Task instructions.
From the records below, pick out and copy each line that contains the word "Program".

━━ Input data

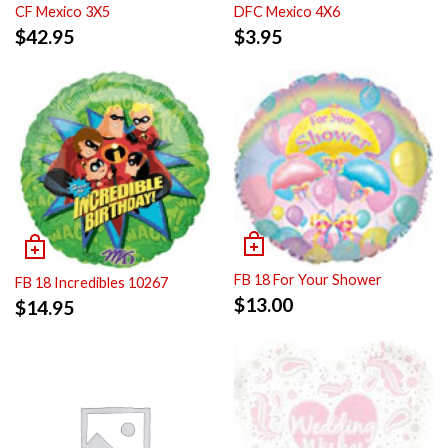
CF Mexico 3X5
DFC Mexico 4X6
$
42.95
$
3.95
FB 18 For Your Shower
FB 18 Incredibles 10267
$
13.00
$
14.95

━━━━
━━ Input data

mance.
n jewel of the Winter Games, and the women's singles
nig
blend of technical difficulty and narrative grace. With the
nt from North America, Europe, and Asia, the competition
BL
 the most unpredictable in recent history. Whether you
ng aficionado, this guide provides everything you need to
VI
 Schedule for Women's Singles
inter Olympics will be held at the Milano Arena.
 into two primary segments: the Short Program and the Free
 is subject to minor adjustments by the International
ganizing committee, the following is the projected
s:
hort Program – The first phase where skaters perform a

━━━━

Result below.
 into two primary segments: the Short Program and the Free
hort Program – The first phase where skaters perform a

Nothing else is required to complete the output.